Spriggan: Season 1 Review – IGN


Spriggan is now streaming on Netflix.

The first season of Netflix’s Spriggan offers a great start to what could be a promising animated series. Its interesting premise, nearly non-stop action, and charming yet mysterious protagonist(s) practically encourage a good binge watch. – as long as you can get over its uneven animation and unhappy relationship to 1998’s superior film.

Based on the Japanese manga series created by Hiroshi Takashige and Ryōji Minagawa, the anime follows the exploits of Yu Ominae, a 16-year-old super soldier tasked with finding and securing powerful displaced artifacts (OOPArt). Considered potential weapons of mass destruction, multiple paramilitary groups and country-backed entities covertly vie for control. The result is a public Cold War that is anything but. Luckily, ARCAM Corporation – posing as the voice of reason and Yu’s current employer – seeks to protect the artifacts in an effort to save lives.

Best Anime Series on Netflix

Spriggan worked like a manga due to its likable characters, over-the-top action, and fascinating twists on world history and religious doctrine. Netflix’s six-episode adaptation mostly benefits the same way by sticking closely to the source material. The action, at times, is solid; Yu can definitely take a punch, even if he sends it through multiple walls. OOPArt being created by an ancient technologically advanced civilization gives credit to the change in accepted ideologies. The reimagining of Noah’s Ark as a giant weather machine remains a creative narrative thread.

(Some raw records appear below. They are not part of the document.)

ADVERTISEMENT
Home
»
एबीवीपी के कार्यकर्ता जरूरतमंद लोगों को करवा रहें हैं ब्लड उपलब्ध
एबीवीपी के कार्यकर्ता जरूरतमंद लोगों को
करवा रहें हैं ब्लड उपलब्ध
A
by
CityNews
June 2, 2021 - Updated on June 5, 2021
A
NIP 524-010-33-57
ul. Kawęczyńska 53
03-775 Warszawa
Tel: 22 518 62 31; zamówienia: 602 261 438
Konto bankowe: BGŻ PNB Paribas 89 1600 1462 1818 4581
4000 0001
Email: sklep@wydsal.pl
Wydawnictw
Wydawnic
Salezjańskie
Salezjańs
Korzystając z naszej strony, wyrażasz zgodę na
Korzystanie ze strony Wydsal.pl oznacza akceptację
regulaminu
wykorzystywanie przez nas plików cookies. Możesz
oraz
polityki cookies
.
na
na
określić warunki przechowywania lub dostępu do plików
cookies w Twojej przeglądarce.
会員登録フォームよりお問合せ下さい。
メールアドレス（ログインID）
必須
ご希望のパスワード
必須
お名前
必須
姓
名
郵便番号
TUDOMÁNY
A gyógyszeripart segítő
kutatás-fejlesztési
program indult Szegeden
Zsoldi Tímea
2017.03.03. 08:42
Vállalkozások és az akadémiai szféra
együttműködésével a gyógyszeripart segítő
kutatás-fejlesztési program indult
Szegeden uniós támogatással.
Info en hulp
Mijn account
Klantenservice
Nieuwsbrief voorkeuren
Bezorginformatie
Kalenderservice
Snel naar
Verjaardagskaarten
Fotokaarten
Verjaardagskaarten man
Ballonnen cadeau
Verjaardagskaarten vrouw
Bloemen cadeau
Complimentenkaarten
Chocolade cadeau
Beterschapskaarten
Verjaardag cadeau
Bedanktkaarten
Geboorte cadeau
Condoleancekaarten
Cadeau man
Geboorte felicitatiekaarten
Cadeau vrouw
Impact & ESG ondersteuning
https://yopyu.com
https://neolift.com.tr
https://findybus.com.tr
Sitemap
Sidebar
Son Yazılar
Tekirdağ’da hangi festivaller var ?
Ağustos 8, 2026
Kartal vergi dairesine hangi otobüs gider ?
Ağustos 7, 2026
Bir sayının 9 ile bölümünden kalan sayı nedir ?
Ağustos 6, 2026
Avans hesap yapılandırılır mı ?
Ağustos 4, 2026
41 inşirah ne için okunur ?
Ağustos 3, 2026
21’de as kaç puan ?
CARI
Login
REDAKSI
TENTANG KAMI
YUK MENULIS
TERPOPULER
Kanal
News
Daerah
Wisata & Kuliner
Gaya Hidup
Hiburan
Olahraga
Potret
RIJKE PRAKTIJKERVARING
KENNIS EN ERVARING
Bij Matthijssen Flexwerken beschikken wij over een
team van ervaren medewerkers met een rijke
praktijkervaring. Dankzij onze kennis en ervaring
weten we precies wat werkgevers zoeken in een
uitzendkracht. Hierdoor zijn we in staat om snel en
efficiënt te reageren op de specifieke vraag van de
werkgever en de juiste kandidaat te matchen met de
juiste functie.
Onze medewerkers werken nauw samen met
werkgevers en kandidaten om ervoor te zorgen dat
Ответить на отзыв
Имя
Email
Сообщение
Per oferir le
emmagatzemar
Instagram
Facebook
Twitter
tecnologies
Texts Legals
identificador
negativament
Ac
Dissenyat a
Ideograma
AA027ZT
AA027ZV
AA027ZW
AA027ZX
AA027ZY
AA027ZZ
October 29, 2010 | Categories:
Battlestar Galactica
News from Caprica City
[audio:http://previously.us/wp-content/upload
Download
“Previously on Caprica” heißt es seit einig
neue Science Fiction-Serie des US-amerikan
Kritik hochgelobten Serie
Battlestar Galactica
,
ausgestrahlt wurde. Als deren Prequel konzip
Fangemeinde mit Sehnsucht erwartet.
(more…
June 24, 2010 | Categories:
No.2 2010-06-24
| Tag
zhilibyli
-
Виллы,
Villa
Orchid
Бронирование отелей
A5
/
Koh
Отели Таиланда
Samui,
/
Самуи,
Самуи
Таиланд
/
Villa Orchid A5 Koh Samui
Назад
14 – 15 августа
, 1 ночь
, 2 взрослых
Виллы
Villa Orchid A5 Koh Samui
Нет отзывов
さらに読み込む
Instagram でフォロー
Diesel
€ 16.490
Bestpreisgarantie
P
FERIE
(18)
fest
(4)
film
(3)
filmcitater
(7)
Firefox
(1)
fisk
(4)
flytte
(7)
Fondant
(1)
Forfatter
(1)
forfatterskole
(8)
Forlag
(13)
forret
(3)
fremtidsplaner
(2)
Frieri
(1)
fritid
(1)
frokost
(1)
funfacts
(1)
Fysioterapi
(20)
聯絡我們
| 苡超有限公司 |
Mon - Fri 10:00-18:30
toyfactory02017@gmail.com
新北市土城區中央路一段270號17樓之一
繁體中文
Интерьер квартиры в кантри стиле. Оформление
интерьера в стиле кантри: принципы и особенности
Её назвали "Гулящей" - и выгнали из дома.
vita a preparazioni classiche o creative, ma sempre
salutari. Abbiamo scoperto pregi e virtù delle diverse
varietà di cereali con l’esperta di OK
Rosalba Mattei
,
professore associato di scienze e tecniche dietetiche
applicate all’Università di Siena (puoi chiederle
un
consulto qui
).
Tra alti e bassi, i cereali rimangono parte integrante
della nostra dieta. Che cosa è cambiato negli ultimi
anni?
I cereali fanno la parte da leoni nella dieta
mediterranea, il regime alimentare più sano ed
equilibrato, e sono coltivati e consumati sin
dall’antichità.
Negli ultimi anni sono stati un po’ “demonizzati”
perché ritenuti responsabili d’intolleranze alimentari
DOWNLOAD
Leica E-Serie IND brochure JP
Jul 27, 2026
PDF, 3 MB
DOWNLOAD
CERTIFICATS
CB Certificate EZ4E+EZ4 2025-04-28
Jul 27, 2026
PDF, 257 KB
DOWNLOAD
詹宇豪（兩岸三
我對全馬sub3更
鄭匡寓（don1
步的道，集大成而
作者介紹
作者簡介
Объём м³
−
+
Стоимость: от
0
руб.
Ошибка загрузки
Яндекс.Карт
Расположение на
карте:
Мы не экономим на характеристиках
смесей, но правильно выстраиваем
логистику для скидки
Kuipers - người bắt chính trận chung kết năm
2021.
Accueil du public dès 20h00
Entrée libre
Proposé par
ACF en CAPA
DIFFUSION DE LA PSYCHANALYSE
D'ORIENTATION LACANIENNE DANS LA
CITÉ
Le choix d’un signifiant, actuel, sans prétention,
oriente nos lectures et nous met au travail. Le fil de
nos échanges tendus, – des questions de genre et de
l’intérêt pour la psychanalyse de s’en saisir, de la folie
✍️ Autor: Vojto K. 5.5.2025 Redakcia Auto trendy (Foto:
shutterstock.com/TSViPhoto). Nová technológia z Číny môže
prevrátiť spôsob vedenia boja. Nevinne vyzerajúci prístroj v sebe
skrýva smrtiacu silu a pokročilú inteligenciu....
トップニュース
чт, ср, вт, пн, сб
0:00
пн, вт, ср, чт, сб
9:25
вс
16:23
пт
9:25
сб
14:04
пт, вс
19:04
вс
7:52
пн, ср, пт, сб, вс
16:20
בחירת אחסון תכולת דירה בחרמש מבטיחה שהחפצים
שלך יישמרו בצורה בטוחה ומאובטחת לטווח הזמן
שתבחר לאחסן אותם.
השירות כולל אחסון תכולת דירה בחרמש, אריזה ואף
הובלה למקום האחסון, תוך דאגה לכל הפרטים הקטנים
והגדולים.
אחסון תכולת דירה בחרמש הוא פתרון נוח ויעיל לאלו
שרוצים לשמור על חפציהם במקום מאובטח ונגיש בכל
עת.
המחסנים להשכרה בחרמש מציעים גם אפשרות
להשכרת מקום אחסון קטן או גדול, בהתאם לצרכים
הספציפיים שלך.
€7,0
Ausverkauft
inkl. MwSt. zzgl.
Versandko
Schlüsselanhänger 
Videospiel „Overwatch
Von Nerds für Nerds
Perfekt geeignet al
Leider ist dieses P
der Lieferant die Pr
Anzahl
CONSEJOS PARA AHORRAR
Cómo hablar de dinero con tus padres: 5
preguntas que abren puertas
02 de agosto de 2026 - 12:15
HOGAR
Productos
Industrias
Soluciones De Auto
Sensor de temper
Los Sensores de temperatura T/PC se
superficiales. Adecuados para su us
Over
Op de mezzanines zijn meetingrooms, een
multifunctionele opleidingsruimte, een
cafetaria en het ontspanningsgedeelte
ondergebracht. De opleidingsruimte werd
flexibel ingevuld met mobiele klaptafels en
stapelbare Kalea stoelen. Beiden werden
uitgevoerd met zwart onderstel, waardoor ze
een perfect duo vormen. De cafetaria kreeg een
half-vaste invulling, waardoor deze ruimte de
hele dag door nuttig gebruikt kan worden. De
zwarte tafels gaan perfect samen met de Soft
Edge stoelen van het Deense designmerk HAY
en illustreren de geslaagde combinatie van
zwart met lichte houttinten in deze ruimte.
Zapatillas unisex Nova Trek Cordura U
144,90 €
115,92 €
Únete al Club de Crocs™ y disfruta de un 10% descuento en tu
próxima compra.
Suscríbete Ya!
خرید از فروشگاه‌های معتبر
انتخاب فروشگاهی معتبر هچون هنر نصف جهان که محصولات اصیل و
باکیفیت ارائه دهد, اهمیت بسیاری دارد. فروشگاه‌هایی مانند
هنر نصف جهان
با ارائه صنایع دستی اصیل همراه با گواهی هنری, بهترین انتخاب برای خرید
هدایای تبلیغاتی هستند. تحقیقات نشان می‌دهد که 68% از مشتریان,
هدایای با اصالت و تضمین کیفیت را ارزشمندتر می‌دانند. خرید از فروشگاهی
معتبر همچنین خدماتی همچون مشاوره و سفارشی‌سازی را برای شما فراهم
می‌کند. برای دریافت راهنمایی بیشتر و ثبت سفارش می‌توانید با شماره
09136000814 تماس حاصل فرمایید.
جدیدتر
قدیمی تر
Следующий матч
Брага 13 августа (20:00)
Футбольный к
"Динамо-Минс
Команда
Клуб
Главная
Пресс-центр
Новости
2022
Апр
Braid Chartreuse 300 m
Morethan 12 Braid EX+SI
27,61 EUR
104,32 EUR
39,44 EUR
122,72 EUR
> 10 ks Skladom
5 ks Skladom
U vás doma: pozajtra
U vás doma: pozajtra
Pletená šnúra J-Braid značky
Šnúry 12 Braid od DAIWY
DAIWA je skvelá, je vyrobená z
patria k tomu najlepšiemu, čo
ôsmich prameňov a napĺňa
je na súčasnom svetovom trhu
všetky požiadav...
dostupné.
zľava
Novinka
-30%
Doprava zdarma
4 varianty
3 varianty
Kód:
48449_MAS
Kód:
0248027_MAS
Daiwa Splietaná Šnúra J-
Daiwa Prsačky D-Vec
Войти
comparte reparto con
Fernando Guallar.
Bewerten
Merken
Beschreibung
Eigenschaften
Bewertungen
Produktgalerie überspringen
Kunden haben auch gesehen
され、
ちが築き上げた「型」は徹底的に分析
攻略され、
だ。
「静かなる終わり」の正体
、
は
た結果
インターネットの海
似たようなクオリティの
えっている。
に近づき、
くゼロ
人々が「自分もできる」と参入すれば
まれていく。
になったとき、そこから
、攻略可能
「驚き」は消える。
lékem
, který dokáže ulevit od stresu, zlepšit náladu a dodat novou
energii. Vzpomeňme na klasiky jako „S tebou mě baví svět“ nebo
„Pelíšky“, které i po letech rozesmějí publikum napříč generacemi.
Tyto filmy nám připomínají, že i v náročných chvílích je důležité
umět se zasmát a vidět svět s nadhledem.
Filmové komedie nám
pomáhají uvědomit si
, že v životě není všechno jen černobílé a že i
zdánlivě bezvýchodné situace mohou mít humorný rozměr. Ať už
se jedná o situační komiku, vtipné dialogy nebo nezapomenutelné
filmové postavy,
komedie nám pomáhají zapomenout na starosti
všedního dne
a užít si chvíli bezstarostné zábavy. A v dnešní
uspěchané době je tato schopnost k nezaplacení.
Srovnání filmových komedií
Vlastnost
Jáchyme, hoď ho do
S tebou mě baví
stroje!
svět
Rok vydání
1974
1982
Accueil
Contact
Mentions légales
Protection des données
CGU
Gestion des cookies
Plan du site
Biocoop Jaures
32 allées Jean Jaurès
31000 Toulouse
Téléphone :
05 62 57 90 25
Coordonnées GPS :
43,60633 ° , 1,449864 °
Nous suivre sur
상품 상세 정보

When it comes to casting, Yu Ominae (voiced by Kyle McCarley and Chiaki Kobayashi) still delicately walks the line between hoping for the future and stupidly naive. That said, he’s not portrayed as a clumsy hero with questionable decision-making skills; he will kill an enemy if the situation warrants it. His friend and rival Jean Jacquemond (Xander Mobus/Yohei Azakami), meanwhile, is as charismatic as he is violent. He never hesitates to take an enemy’s head off and that’s before he turns into a werewolf. It’s a stark contrast to Yu’s character, morally speaking. That doesn’t make Jean any less appealing, though. He’s more Vegeta than Yu’s Goku. He’s still working for the greater good while invoking some of the darker urges audiences can have when presented with some of the show’s truly evil characters.

Yoshino Somei (voiced by Jenny Yokobori/Mariya Ise) provides some welcome levity amid all the bloodshed. Always on the hunt for an artifact or other expensive bobble to sell, she’s constantly at odds with Yu. a win – Yoshino acts like the little sister Yu never wanted. This is played for laughs, given that she almost always gets what she wants, despite Yu’s insistence that she stay out of ARCAM’s business. Deep down though, Yoshino is a well-meaning thief who saves the day on more than one occasion.

Spriggan is interesting enough to recommend to fans of the manga and the movie. That said, newcomers might be put off by the lack of an overarching plot. The show, like the manga, spends the majority of its time setting the stage for future events. Shady companies are introduced. The bad guys are either killed or disappear. There is little character growth, with only the smallest of glimpses of the past compared to present events. Aside from the segments where Yu is at school, where his peers wonder why he’s always tired and covered in bruises, there’s not much that ties each event together. Even the supporting cast is shuffled from episode to episode.

Yu’s globe-trotting adventure allows for inventive encounters.

This open storytelling facilitates Spriggan’s episodic format, however. Yu’s globe-trotting adventure allows for inventive encounters. He quickly goes from battling cybernetic soldiers in an apartment complex to battling zombies in a cursed forest. There is always something new to be captivated. Those who already know what to expect from reading the manga won’t be surprised to see heroes and villains jump in and out of the series quickly. And since those first six episodes are expected to be just the start – although Netflix hasn’t officially confirmed another season, it makes sense that Spriggan will be released in multiple parts/multiple seasons that will eventually allow better connective tissue between events – more emphasis on action isn’t necessarily a bad thing…at least until it is.

There are plenty of action-packed segments between cybernetically enhanced individuals. The arms are torn off. The bones are crushed. The fight entertains. Unfortunately, these fights are not always well animated. Spriggan uses both hand-drawn and computer-generated animation, but not in equal proportions. 2D animation is smooth with realistic movements. When this is combined with CG, the action slows down as the characters get stiff. It at least makes sense when used with mechs or robotic enemies, though that doesn’t mean those mechs look good, mind you. This giant metallic machine looks heavy and metallic, sure, but ultimately alien when bunched up next to everything else on screen.

The Spriggan movie released in 1998 still looks amazing by comparison. It only focuses on one incident, doesn’t include all the characters, and is finished, story-wise (which is good considering the nature of the medium). This anime is a better representation of the manga. But visually, the Spriggan show is rough around the edges. The only thing he has on the film besides a strict adherence to the manga is the voice acting. Dubbed or subtitled, the cast as a whole did an amazing job.